Uber-for-laundry startup Washio wants to make its on-demand service ubiquitous in cities across the U.S. Now available in just Los Angeles and San Francisco, the company is looking to expand aggressively this year. To do that, it’s raised $2.25 million in a celeb-filled seed round and is pushing an enterprise product.
The funding was led by Pejman Mar Ventures, but includes a number of other investors such as Sherpa Ventures, Jerry Yang’s AME Cloud Ventures, Three Six Zero Group, Ashton Kutcher, Guy Oseary, Ron Burkle, Nas, Anthony Saleh, Larry Rudolph, Jay Brown, Zod Nazem, Troy Carter, Scooter Braun, Yael Cohen, Tom Ryan, and Frank Cooper. Washio had previously raised $550,000 in a seed round, bringing total funding to $2.8 million.
Washio provides a mobile app that lets its users schedule laundry pickup and delivery from their phones, providing the convenience of wash-and-fold or dry cleaning with a 24-hour turnaround. It doesn’t wash the clothes itself — instead contracting that part out to third-party laundry facilities — but it does do all the pickup, drop-off and fulfillment, and handles payments directly from the mobile phone.

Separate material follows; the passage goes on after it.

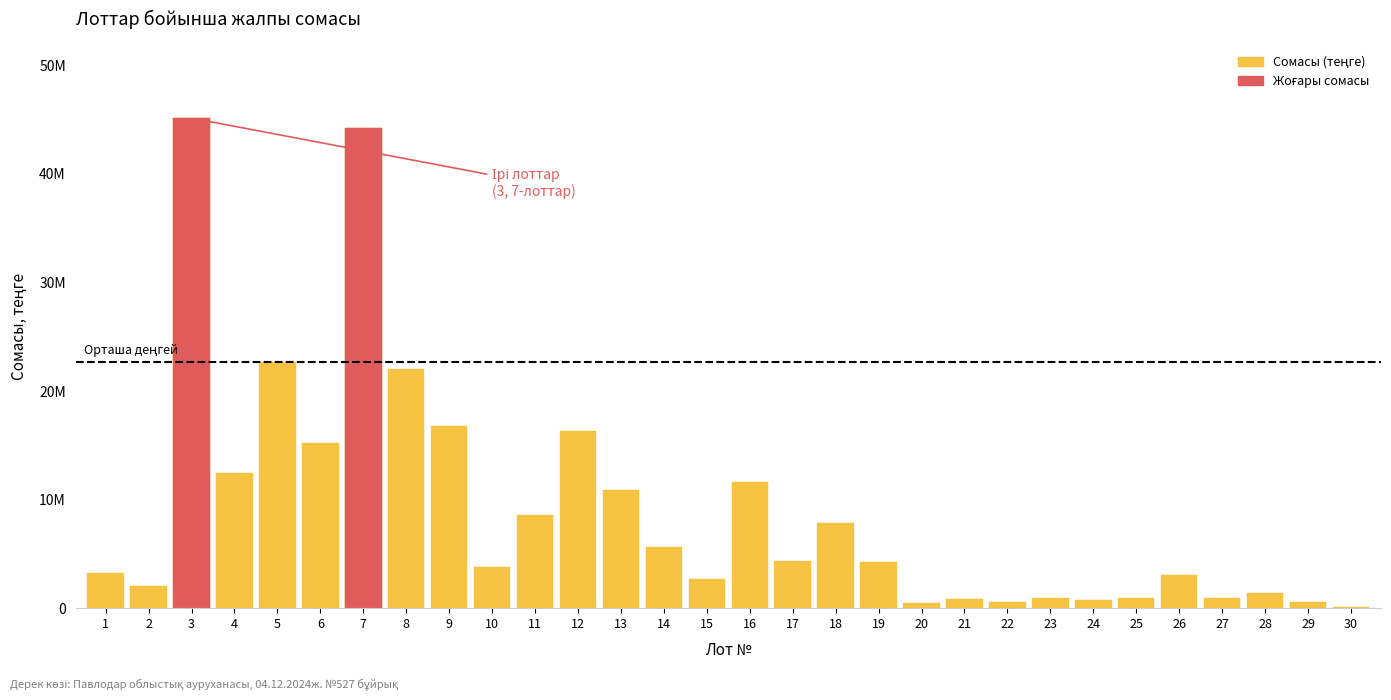

The value at 18 is 10518002. True or false?

False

Washio launched in Los Angeles, but expanded to San Francisco a few months ago. Since then, it’s seen pretty tremendous growth. The two markets are already almost on par with each other, despite L.A.’s early lead. According to founder Jordan Metzner, the company has expanded the number of zones that drivers make pickups and deliveries in, and even had to switch to a 36-hour turnaround at one point to catch up with demand. (It’s now back to 24-hour service, thank gawd.)
Fun fact: Washio’s growth has come at the same time that Y Combinator-backed on-demand laundry competitor Prim shut down. Whether you want to claim coincidence or causality is up to you.
Anyway, with the company going full steam ahead in San Francisco, Washio’s new funding will be used to help expand into other markets. Metzner says the company is preparing for entry into a third city, but would not say where. But overall, it’s looking to tackle five to 10 new cities this year.
Washio is also looking to grow its enterprise business. Not all of its washings come from lazy individuals spending their own money — the startup has succeeded in recruiting a number of other startups to sign up and offer Washio credits to their employees.
In the same way that some companies have handed out Uber credits for commuting, or Exec credits for anything else, Washio has enabled employers to make laundry an employee perk. It’s signed up a few pilot clients already, but is opening its enterprise offering up more widely.